[PROBLEM TO SOLVE]
Transcribe the entries below without changing a word, and omit every picture.

═════ RECORD SET ═════

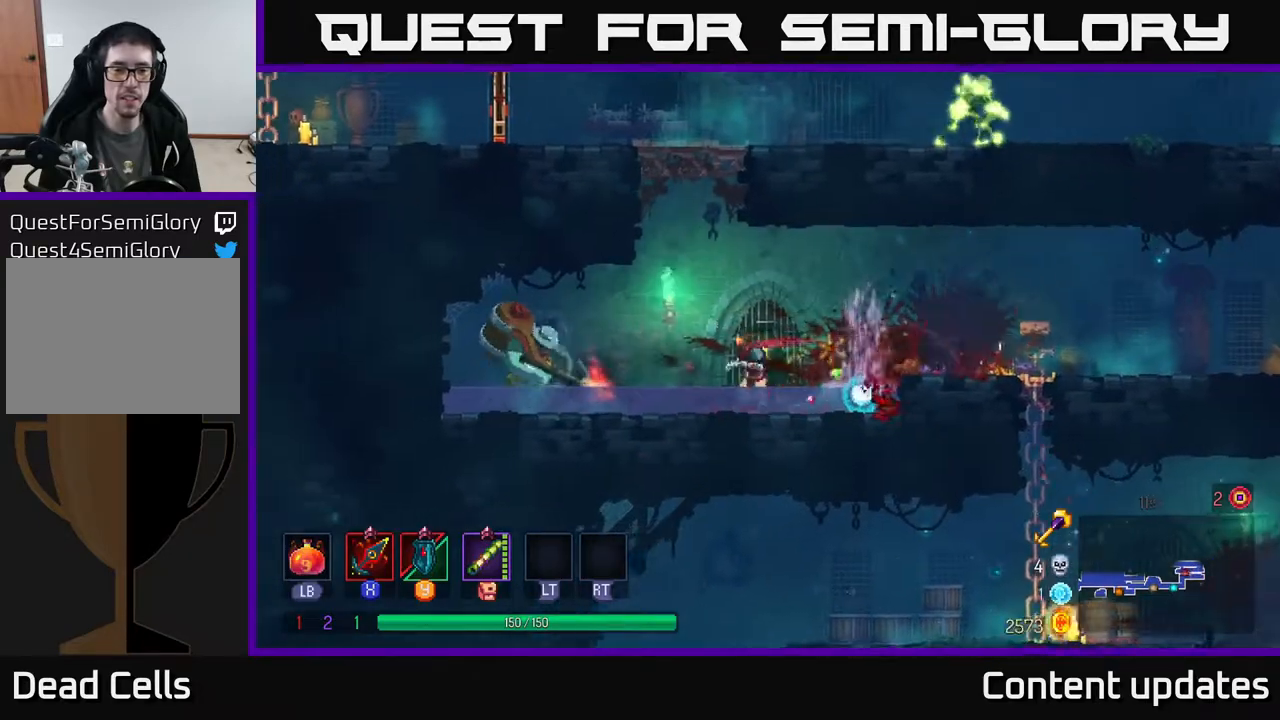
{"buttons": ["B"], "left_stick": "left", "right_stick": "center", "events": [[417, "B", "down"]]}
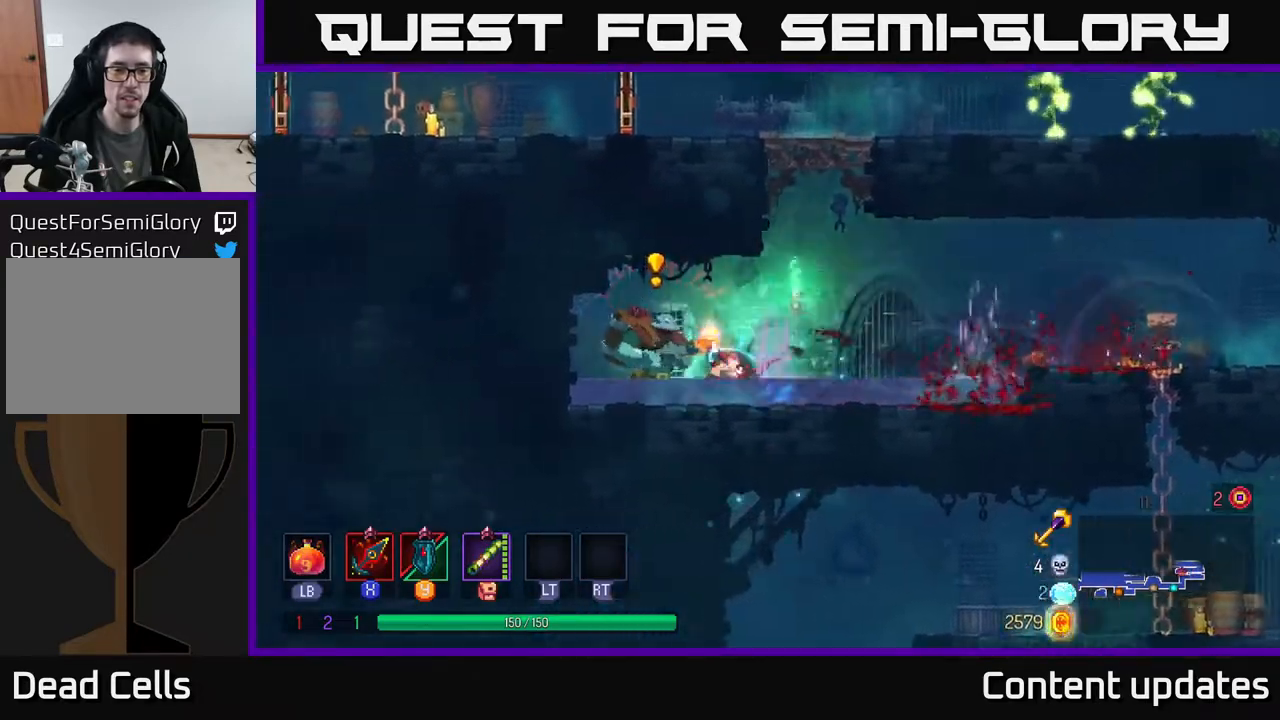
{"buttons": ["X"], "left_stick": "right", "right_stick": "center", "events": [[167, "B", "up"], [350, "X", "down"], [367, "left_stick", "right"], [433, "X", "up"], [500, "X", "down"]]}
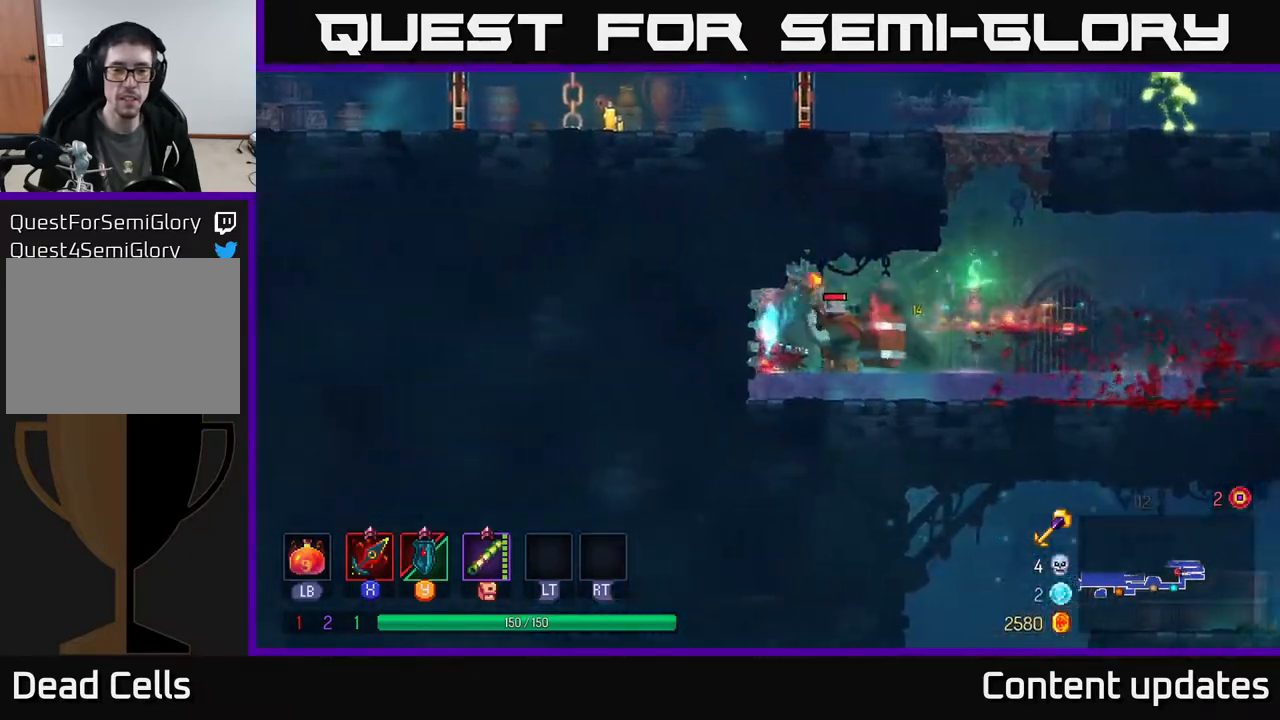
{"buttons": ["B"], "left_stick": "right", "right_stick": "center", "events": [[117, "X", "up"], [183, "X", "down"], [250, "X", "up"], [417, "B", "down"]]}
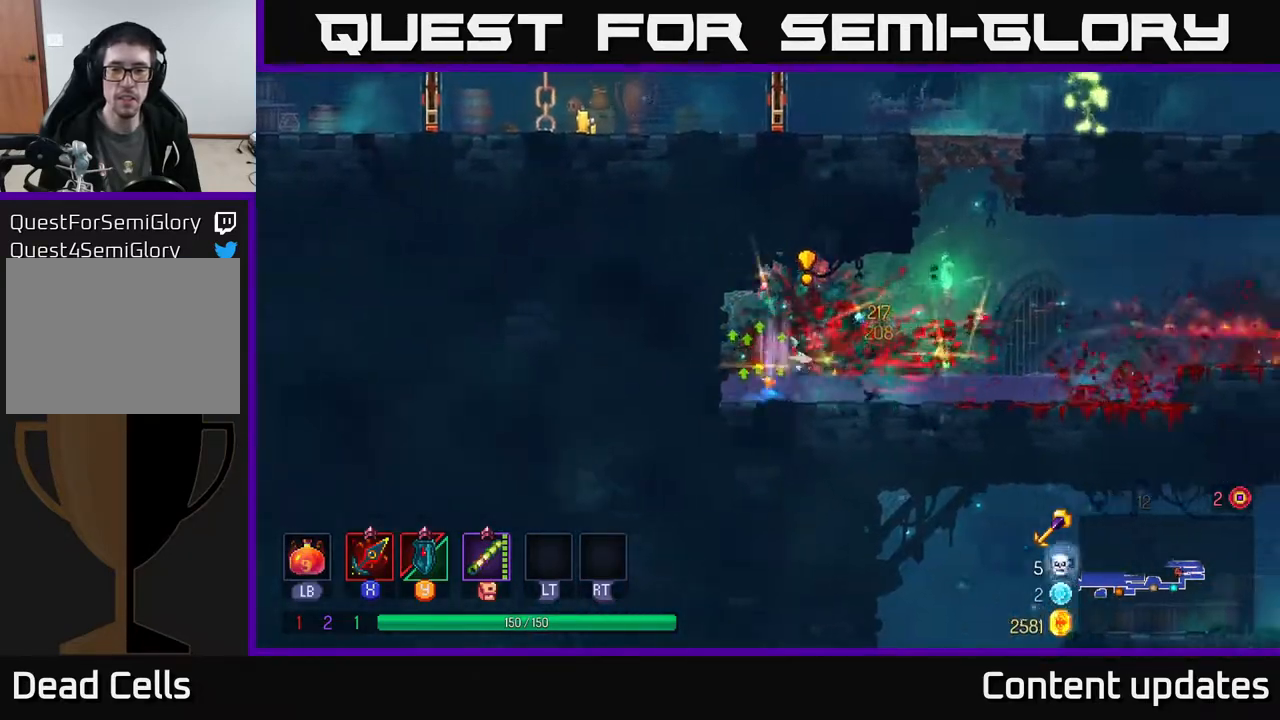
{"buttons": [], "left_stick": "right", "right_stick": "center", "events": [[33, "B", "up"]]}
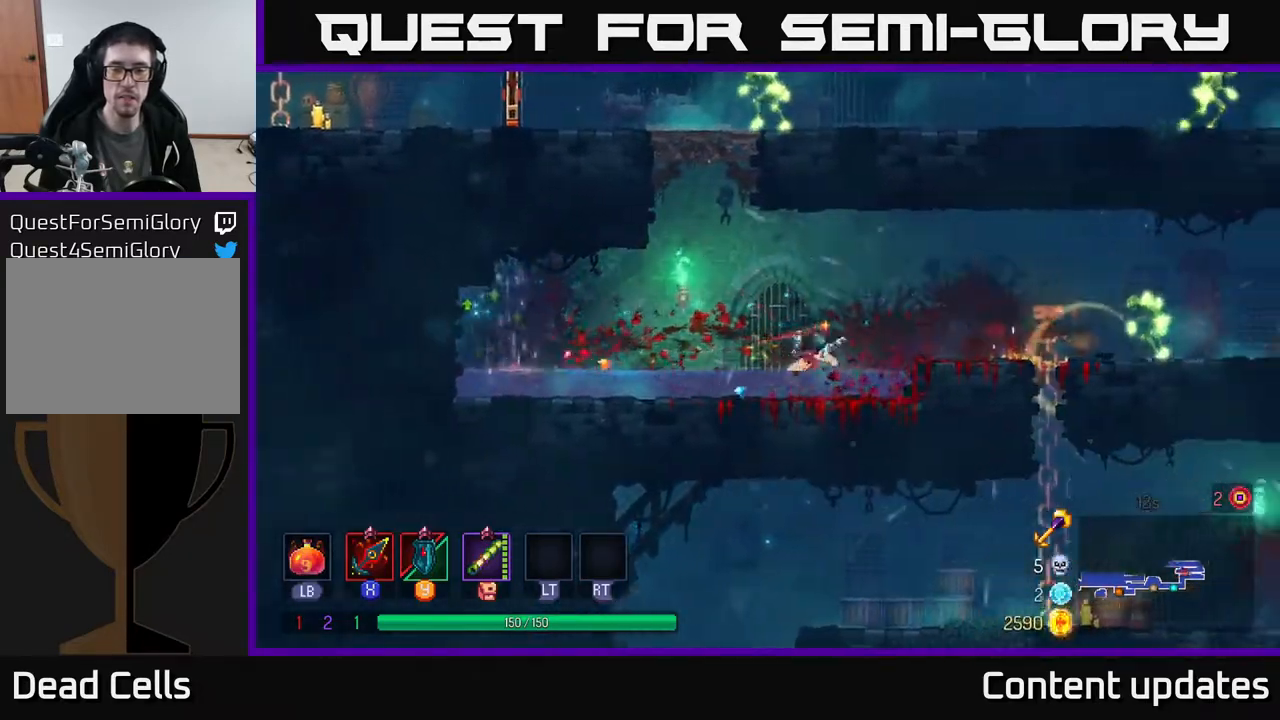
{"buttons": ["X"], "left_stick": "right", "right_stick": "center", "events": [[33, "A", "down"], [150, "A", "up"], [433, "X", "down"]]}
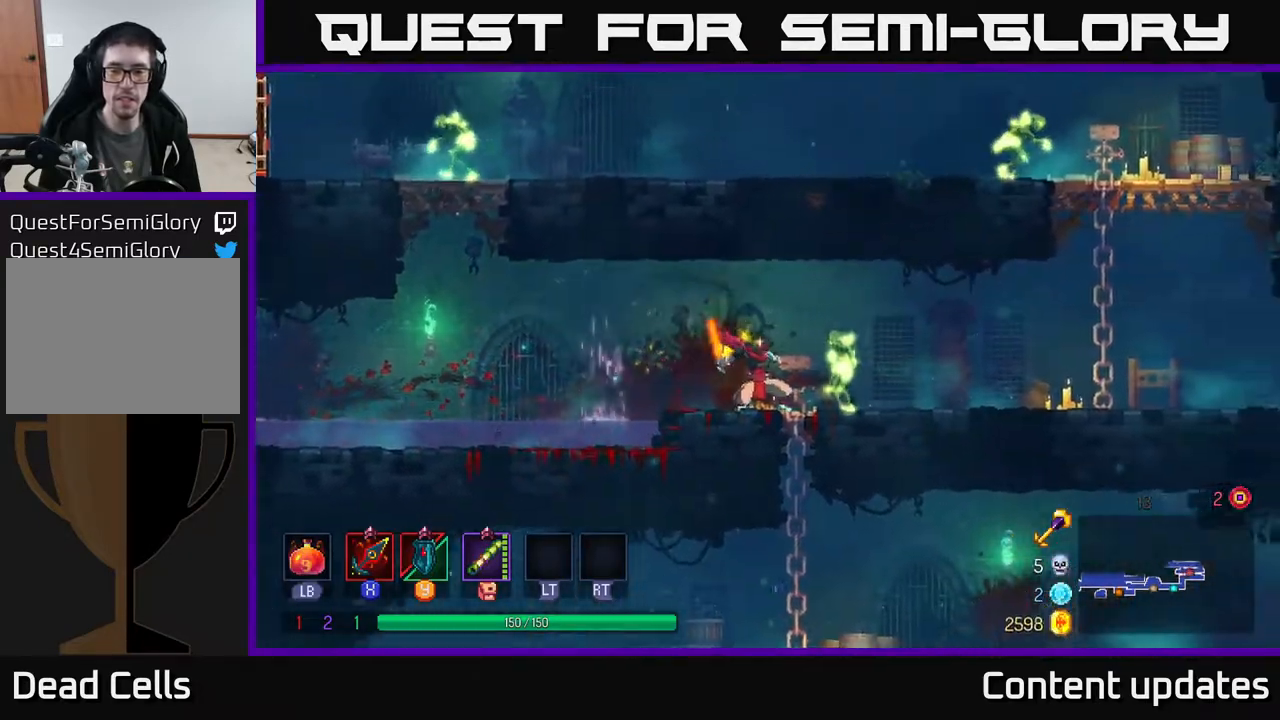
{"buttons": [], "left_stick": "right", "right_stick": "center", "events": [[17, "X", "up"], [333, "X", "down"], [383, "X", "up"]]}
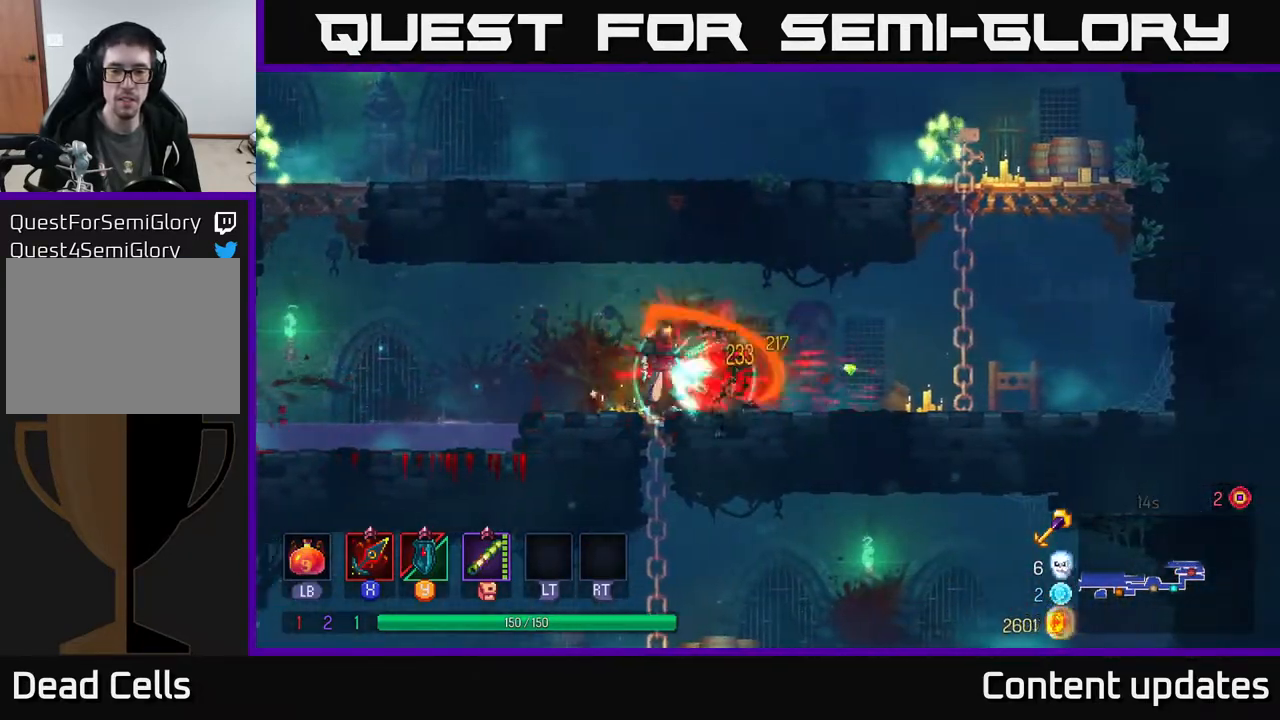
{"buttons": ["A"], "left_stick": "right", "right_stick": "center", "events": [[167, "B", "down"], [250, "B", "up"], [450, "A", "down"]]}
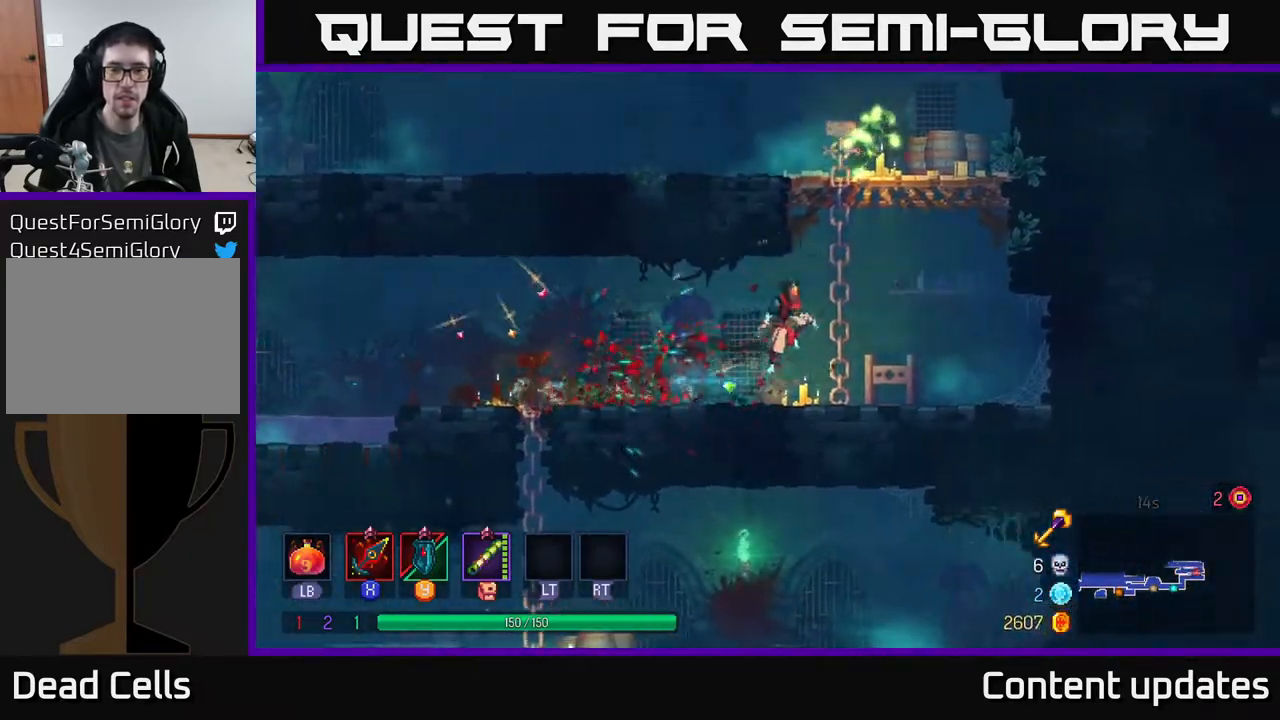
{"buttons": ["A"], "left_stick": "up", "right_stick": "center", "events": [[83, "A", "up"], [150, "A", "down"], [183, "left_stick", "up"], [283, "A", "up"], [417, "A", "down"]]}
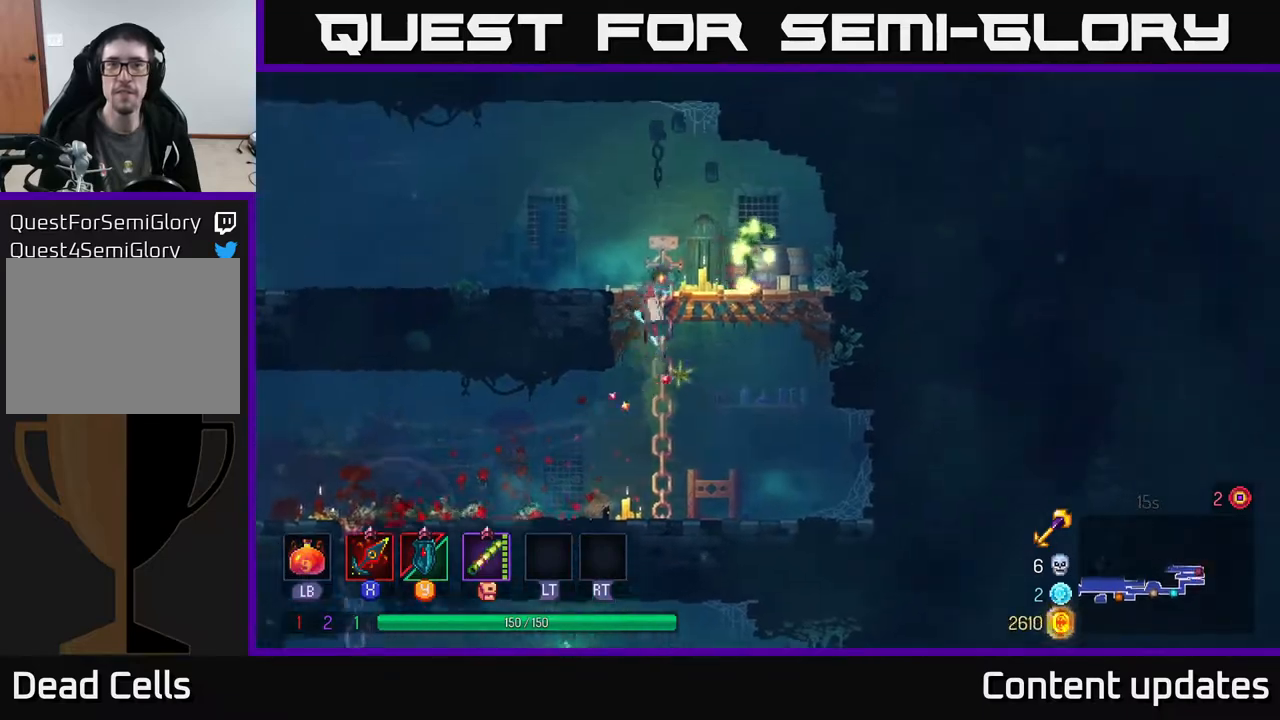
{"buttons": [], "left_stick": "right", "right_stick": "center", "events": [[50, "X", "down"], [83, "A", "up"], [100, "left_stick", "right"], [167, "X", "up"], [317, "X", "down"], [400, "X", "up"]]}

═════

[ANSWER TO THE EXERCISE]
{"buttons": ["B"], "left_stick": "left", "right_stick": "center", "events": [[417, "B", "down"]]}
{"buttons": ["X"], "left_stick": "right", "right_stick": "center", "events": [[167, "B", "up"], [350, "X", "down"], [367, "left_stick", "right"], [433, "X", "up"], [500, "X", "down"]]}
{"buttons": ["B"], "left_stick": "right", "right_stick": "center", "events": [[117, "X", "up"], [183, "X", "down"], [250, "X", "up"], [417, "B", "down"]]}
{"buttons": [], "left_stick": "right", "right_stick": "center", "events": [[33, "B", "up"]]}
{"buttons": ["X"], "left_stick": "right", "right_stick": "center", "events": [[33, "A", "down"], [150, "A", "up"], [433, "X", "down"]]}
{"buttons": [], "left_stick": "right", "right_stick": "center", "events": [[17, "X", "up"], [333, "X", "down"], [383, "X", "up"]]}
{"buttons": ["A"], "left_stick": "right", "right_stick": "center", "events": [[167, "B", "down"], [250, "B", "up"], [450, "A", "down"]]}
{"buttons": ["A"], "left_stick": "up", "right_stick": "center", "events": [[83, "A", "up"], [150, "A", "down"], [183, "left_stick", "up"], [283, "A", "up"], [417, "A", "down"]]}
{"buttons": [], "left_stick": "right", "right_stick": "center", "events": [[50, "X", "down"], [83, "A", "up"], [100, "left_stick", "right"], [167, "X", "up"], [317, "X", "down"], [400, "X", "up"]]}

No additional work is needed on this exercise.